# Breaker size



## VELOCI3 (Aug 15, 2019)

12A x 125%= 15A
20A bkr x 80%= 16A

Where did you see the 250%?


Sent from my iPhone using Tapatalk


----------



## blueheels2 (Apr 22, 2009)

According to the manufacturer the LRA is 22.5. Seems like the 20 would be the best option. what say y'all


----------



## blueheels2 (Apr 22, 2009)

VELOCI3 said:


> 12A x 125%= 15A
> 20A bkr x 80%= 16A
> 
> Where did you see the 250%?
> ...




I must be confusing myself. We are supposed to use 240.38 to get the ampacity of the motor and then multiply by 250% (430.52). 125% of 12 amps is how we size the wire.


----------



## joe-nwt (Mar 28, 2019)

250% is max. I would try the 20A.


----------



## emtnut (Mar 1, 2015)

I'd go 15A breaker ... doubt it would trip ... tiny motor


If it's for a paying customer, I'd go 20A just in case of the remote possibility there was a call back for it tripping.


----------



## BillyMac59 (Sep 12, 2019)

You don't need to calculate the ampacity based on the horsepower rating. Code (Canadian anyways) says use the motor nameplate data. Overcurrent protection is therefore based on 12 amp.


----------



## JoeSparky (Mar 25, 2010)

I have an answer to your question. Cricket has decided not to respond to my PMs. I will not be contributing here until at least then. Happy to give an answer at certified badass electricians.


----------



## Wirenuting (Sep 12, 2010)

JoeSparky said:


> I have an answer to your question. Cricket has decided not to respond to my PMs. I will not be contributing here until at least then. Happy to give an answer at certified badass electricians.


This isn't an airport.
You don't need to announce your delay.


----------



## splatz (May 23, 2015)

I thought you sized the overloads based on the nameplate current rating but the breaker based on the horsepower using tables at the end of the chapter, for single phase motors it's table 430.248. Using that table, you use a FLC of 7.2A for a 1/3HP motor, 9.8A for a 1/2HP motor. 

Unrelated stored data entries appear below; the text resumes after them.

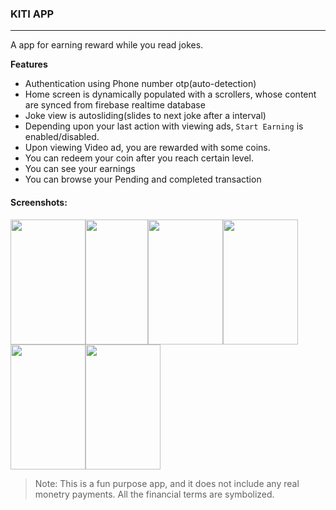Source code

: ### KITI APP
---
A app for earning reward while you read jokes.

**Features**
 - Authentication using Phone number otp(auto-detection)
 - Home screen is dynamically populated with a scrollers, whose content are synced from firebase realtime database
 - Joke view is autosliding(slides to next joke after a interval)
 - Depending upon your last action with viewing ads, `Start Earning` is enabled/disabled.
 - Upon viewing Video ad, you are rewarded with some coins.
 - You can redeem your coin after you reach certain level.
 - You can see your earnings
 - You can browse your Pending and completed transaction
#### Screenshots:
<img src="https://github.com/bxute/KitiApp/blob/master/screenshots/login.png" width="120px" height="200px"><img src="https://github.com/bxute/KitiApp/blob/master/screenshots/otp.png" width="100px" height="200px"><img src="https://github.com/bxute/KitiApp/blob/master/screenshots/home.png" width="120px" height="200px"><img src="https://github.com/bxute/KitiApp/blob/master/screenshots/profile.png" width="120px" height="200px"><img src="https://github.com/bxute/KitiApp/blob/master/screenshots/earning.png" width="120px" height="200px"><img src="https://github.com/bxute/KitiApp/blob/master/screenshots/pending_trans.png" width="120px" height="200px">
>Note: This is a fun purpose app, and it does not include any real monetry payments. All the financial terms are symbolized.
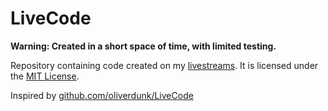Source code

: # LiveCode

**Warning: Created in a short space of time, with limited testing.**  

Repository containing code created on my [livestreams](https://beam.pro/njb_said). It is licensed under the [MIT License](http://www.tldrlegal.com/license/mit-license).

Inspired by [github.com/oliverdunk/LiveCode](https://github.com/oliverdunk/LiveCode)
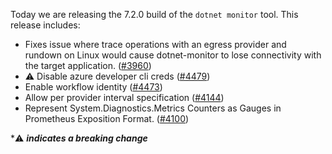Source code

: Today we are releasing the 7.2.0 build of the `dotnet monitor` tool. This release includes:

- Fixes issue where trace operations with an egress provider and rundown on Linux would cause dotnet-monitor to lose connectivity with the target application. ([#3960](https://github.com/dotnet/dotnet-monitor/pull/3960))
- ⚠️ Disable azure developer cli creds ([#4479](https://github.com/dotnet/dotnet-monitor/pull/4479))
- Enable workflow identity ([#4473](https://github.com/dotnet/dotnet-monitor/pull/4473))
- Allow per provider interval specification ([#4144](https://github.com/dotnet/dotnet-monitor/pull/4144))
- Represent System.Diagnostics.Metrics Counters as Gauges in Prometheus Exposition Format. ([#4100](https://github.com/dotnet/dotnet-monitor/pull/4100))

\*⚠️ **_indicates a breaking change_**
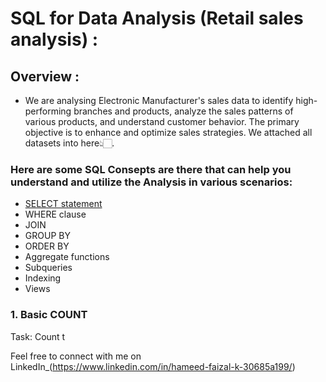 # SQL for Data Analysis (Retail sales analysis) :
## Overview :
- We are analysing Electronic Manufacturer's sales data to identify high-performing branches and products, analyze the sales patterns of various products, and understand customer behavior. The primary objective is to enhance and optimize sales strategies. We attached all datasets into here👆🏻.
### Here are some SQL Consepts are there that can help you understand and utilize the Analysis in various scenarios:
- [SELECT statement](https://github.com/HameedFaizalK/SQL-for-Data-Analytics/blob/main/SQL%20SELECT%20Statement)
- WHERE clause
- JOIN
- GROUP BY
- ORDER BY
- Aggregate functions
- Subqueries
- Indexing
- Views


### 1. Basic COUNT
Task: Count t

Feel free to connect with me on LinkedIn_(https://www.linkedin.com/in/hameed-faizal-k-30685a199/)
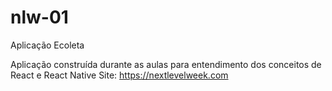 # nlw-01
Aplicação Ecoleta

Aplicação construída durante as aulas para entendimento dos conceitos de React e React Native
Site: https://nextlevelweek.com
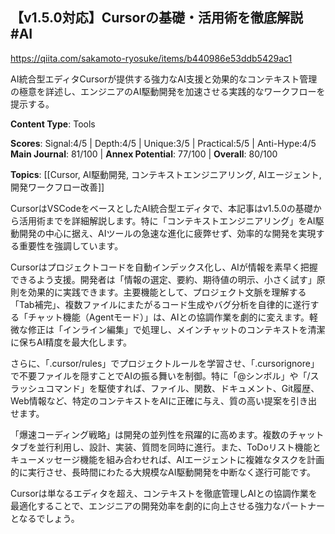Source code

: ## 【v1.5.0対応】Cursorの基礎・活用術を徹底解説 #AI

https://qiita.com/sakamoto-ryosuke/items/b440986e53ddb5429ac1

AI統合型エディタCursorが提供する強力なAI支援と効果的なコンテキスト管理の極意を詳述し、エンジニアのAI駆動開発を加速させる実践的なワークフローを提示する。

**Content Type**: Tools

**Scores**: Signal:4/5 | Depth:4/5 | Unique:3/5 | Practical:5/5 | Anti-Hype:4/5
**Main Journal**: 81/100 | **Annex Potential**: 77/100 | **Overall**: 80/100

**Topics**: [[Cursor, AI駆動開発, コンテキストエンジニアリング, AIエージェント, 開発ワークフロー改善]]

CursorはVSCodeをベースとしたAI統合型エディタで、本記事はv1.5.0の基礎から活用術までを詳細解説します。特に「コンテキストエンジニアリング」をAI駆動開発の中心に据え、AIツールの急速な進化に疲弊せず、効率的な開発を実現する重要性を強調しています。

Cursorはプロジェクトコードを自動インデックス化し、AIが情報を素早く把握できるよう支援。開発者は「情報の選定、要約、期待値の明示、小さく試す」原則を効果的に実践できます。主要機能として、プロジェクト文脈を理解する「Tab補完」、複数ファイルにまたがるコード生成やバグ分析を自律的に遂行する「チャット機能（Agentモード）」は、AIとの協調作業を劇的に変えます。軽微な修正は「インライン編集」で処理し、メインチャットのコンテキストを清潔に保ちAI精度を最大化します。

さらに、「.cursor/rules」でプロジェクトルールを学習させ、「.cursorignore」で不要ファイルを隠すことでAIの振る舞いを制御。特に「@シンボル」や「/スラッシュコマンド」を駆使すれば、ファイル、関数、ドキュメント、Git履歴、Web情報など、特定のコンテキストをAIに正確に与え、質の高い提案を引き出せます。

「爆速コーディング戦略」は開発の並列性を飛躍的に高めます。複数のチャットタブを並行利用し、設計、実装、質問を同時に進行。また、ToDoリスト機能とキューメッセージ機能を組み合わせれば、AIエージェントに複雑なタスクを計画的に実行させ、長時間にわたる大規模なAI駆動開発を中断なく遂行可能です。

Cursorは単なるエディタを超え、コンテキストを徹底管理しAIとの協調作業を最適化することで、エンジニアの開発効率を劇的に向上させる強力なパートナーとなるでしょう。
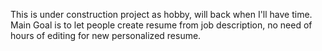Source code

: This is under construction project as hobby, will back when I'll have time. Main Goal is to let people create resume from job description, no need of hours of editing for new personalized resume.
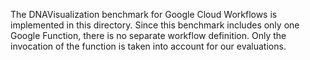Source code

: The DNAVisualization benchmark for Google Cloud Workflows is implemented in this directory. Since this benchmark includes only one Google Function, there is no separate workflow definition. Only the invocation of the function is taken into account for our evaluations.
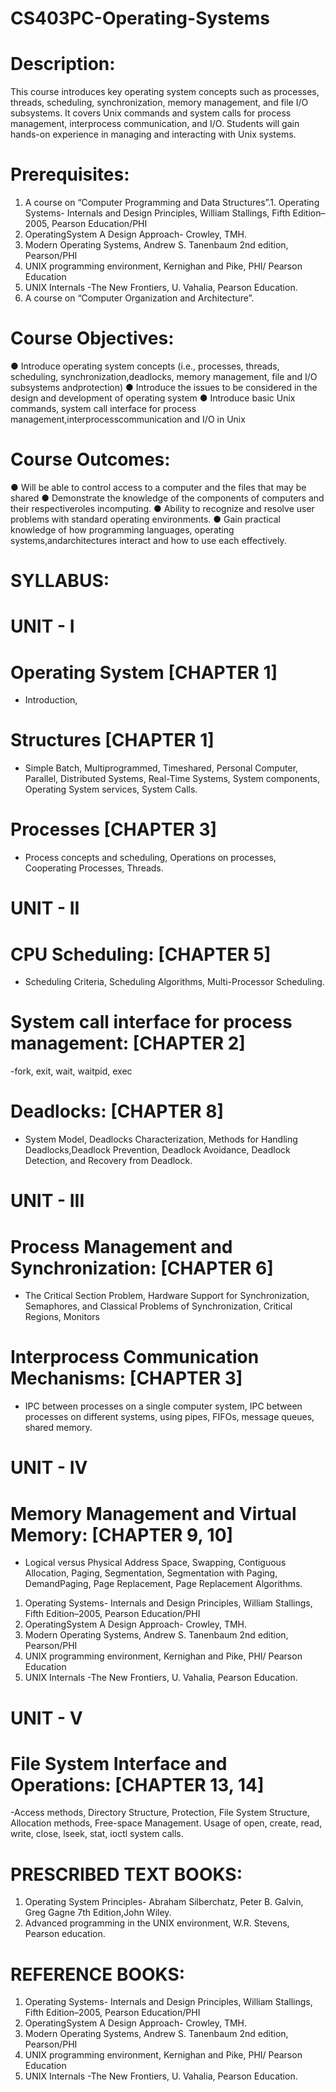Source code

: # CS403PC-Operating-Systems

# Description:
This course introduces key operating system concepts such as processes, threads, scheduling, synchronization, memory management, and file I/O subsystems. It covers Unix commands and system calls for process management, interprocess communication, and I/O. Students will gain hands-on experience in managing and interacting with Unix systems.
# Prerequisites:
1. A course on “Computer Programming and Data Structures”.1. Operating Systems- Internals and Design Principles, William Stallings, Fifth Edition–2005, Pearson Education/PHI
2. OperatingSystem A Design Approach- Crowley, TMH.
3. Modern Operating Systems, Andrew S. Tanenbaum 2nd edition, Pearson/PHI
4. UNIX programming environment, Kernighan and Pike, PHI/ Pearson Education
5. UNIX Internals -The New Frontiers, U. Vahalia, Pearson Education.
2. A course on “Computer Organization and Architecture”.
   
# Course Objectives:
● Introduce operating system concepts (i.e., processes, threads, scheduling, synchronization,deadlocks, memory management, file and I/O subsystems andprotection)
● Introduce the issues to be considered in the design and development of operating system
● Introduce basic Unix commands, system call interface for process management,interprocesscommunication and I/O in Unix

# Course Outcomes:
● Will be able to control access to a computer and the files that may be shared
● Demonstrate the knowledge of the components of computers and their respectiveroles incomputing.
● Ability to recognize and resolve user problems with standard operating environments.
● Gain practical knowledge of how programming languages, operating systems,andarchitectures interact and how to use each effectively.

# SYLLABUS:
# UNIT - I
# Operating System [CHAPTER 1]
  - Introduction, 
# Structures [CHAPTER 1]
  - Simple Batch, Multiprogrammed, Timeshared, Personal Computer, Parallel, Distributed Systems, Real-Time Systems, System components, Operating System services, System Calls. 
# Processes [CHAPTER 3]
  - Process concepts and scheduling, Operations on processes, Cooperating Processes, Threads.

# UNIT - II
# CPU Scheduling: [CHAPTER 5]  
  - Scheduling Criteria, Scheduling Algorithms, Multi-Processor Scheduling.
# System call interface for process management: [CHAPTER 2]
  -fork, exit, wait, waitpid, exec
# Deadlocks: [CHAPTER 8]  
  - System Model, Deadlocks Characterization, Methods for Handling Deadlocks,Deadlock Prevention, Deadlock Avoidance, Deadlock Detection, and Recovery from Deadlock.

# UNIT - III
# Process Management and Synchronization: [CHAPTER 6]
  - The Critical Section Problem, Hardware Support for Synchronization, Semaphores, and Classical Problems of Synchronization, Critical Regions, Monitors
# Interprocess Communication Mechanisms: [CHAPTER 3]
  - IPC between processes on a single computer system, IPC between processes on different systems, using pipes, FIFOs, message queues, shared memory.

# UNIT - IV
# Memory Management and Virtual Memory: [CHAPTER 9, 10]
  - Logical versus Physical Address Space, Swapping, Contiguous Allocation, Paging, Segmentation, Segmentation with Paging, DemandPaging, Page Replacement, Page Replacement Algorithms.
1. Operating Systems- Internals and Design Principles, William Stallings, Fifth Edition–2005, Pearson Education/PHI
2. OperatingSystem A Design Approach- Crowley, TMH.
3. Modern Operating Systems, Andrew S. Tanenbaum 2nd edition, Pearson/PHI
4. UNIX programming environment, Kernighan and Pike, PHI/ Pearson Education
5. UNIX Internals -The New Frontiers, U. Vahalia, Pearson Education.
# UNIT - V
# File System Interface and Operations: [CHAPTER 13, 14]
  -Access methods, Directory Structure, Protection, File System Structure, Allocation methods, Free-space Management. Usage of open, create, read, write, close, lseek, stat, ioctl system calls.

# PRESCRIBED TEXT BOOKS:
   1. Operating System Principles- Abraham Silberchatz, Peter B. Galvin, Greg Gagne 7th Edition,John Wiley.
   2. Advanced programming in the UNIX environment, W.R. Stevens, Pearson education.

# REFERENCE BOOKS:
   1. Operating Systems- Internals and Design Principles, William Stallings, Fifth Edition–2005, Pearson Education/PHI
   2. OperatingSystem A Design Approach- Crowley, TMH.
   3. Modern Operating Systems, Andrew S. Tanenbaum 2nd edition, Pearson/PHI
   4. UNIX programming environment, Kernighan and Pike, PHI/ Pearson Education
   5. UNIX Internals -The New Frontiers, U. Vahalia, Pearson Education.
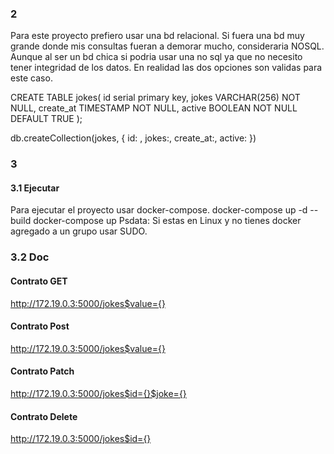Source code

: ### 2 

Para este proyecto prefiero usar una bd relacional. Si fuera una bd muy grande donde mis consultas fueran a demorar mucho, consideraria NOSQL. Aunque al ser un bd chica si podria usar una no sql ya que no necesito tener integridad de los datos. En realidad las dos opciones son validas para este caso.

CREATE TABLE jokes(
    id serial primary key,
    jokes VARCHAR(256) NOT NULL,
    create_at TIMESTAMP NOT NULL,
    active BOOLEAN NOT NULL DEFAULT TRUE
);

db.createCollection(jokes, {
    id: <number>,
    jokes:<string>,
    create_at:<string>,
    active:<boolean>
})

### 3

#### 3.1 Ejecutar
Para ejecutar el proyecto usar docker-compose.
    docker-compose up -d --build
    docker-compose up
Psdata: Si estas en Linux y no tienes docker agregado a un grupo usar SUDO.

### 3.2 Doc

#### Contrato GET

http://172.19.0.3:5000/jokes$value={}

#### Contrato Post

http://172.19.0.3:5000/jokes$value={}

#### Contrato Patch

http://172.19.0.3:5000/jokes$id={}$joke={}

#### Contrato Delete

http://172.19.0.3:5000/jokes$id={}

For a 4/10 HP motor I am not sure if you're allowed to round up to 1/2HP or have to round down to 1/3HP. Now 430.110(C)(3) says for small motors not in 430.248 you can assume the FLC is 1/6 the LRC but I don't know if that would apply here, I think that's just for combination loads. 

Table 430.52 allows a maximum of 250% of FLC for inverse time breakers with single phase motors and you can round up to the next standard size. 

7.2A * 250% = 18A => 20A breaker

9.8A * 250% = 24.5A => 25A breaker


----------



## emtnut (Mar 1, 2015)

ValeoBill said:


> You don't need to calculate the ampacity based on the horsepower rating. Code (Canadian anyways) says use the motor nameplate data. Overcurrent protection is therefore based on 12 amp.


That is one of the rules that is different under NEC.


----------



## emtnut (Mar 1, 2015)

JoeSparky said:


> I have an answer to your question. Cricket has decided not to respond to my PMs. I will not be contributing here until at least then. Happy to give an answer at certified badass electricians.



I tried to get on, about 15 tries on the test, but I keep failing :sad:








.
.
:biggrin:
edit: Can you give me the answers Joe ? Or do I have to wait for Cricket to come back ??


----------



## JRaef (Mar 23, 2009)

*IF the motor has built-in thermal protection or you are using an overload relay*, then you can size the breaker at 250% max. But if the breaker IS the only protection for the motor, then it must be sized at a MAXIMUM of 115% of the FLA (125% if it is 1.15SF).


But in this case, that motor DOES have integral thermal OL protection. So you CAN go up to 250% of the nameplate FLA, i.e. 12 x 2.5 = 30A. Your CONDUCTORS however must be sized per the nearest applicable HP, in this case 1/2HP so 9.8A x 1.25 = 12.25A. 



Personally, I would use 12ga to the junction box and a 20A breaker, and never get a call back for the installation.


----------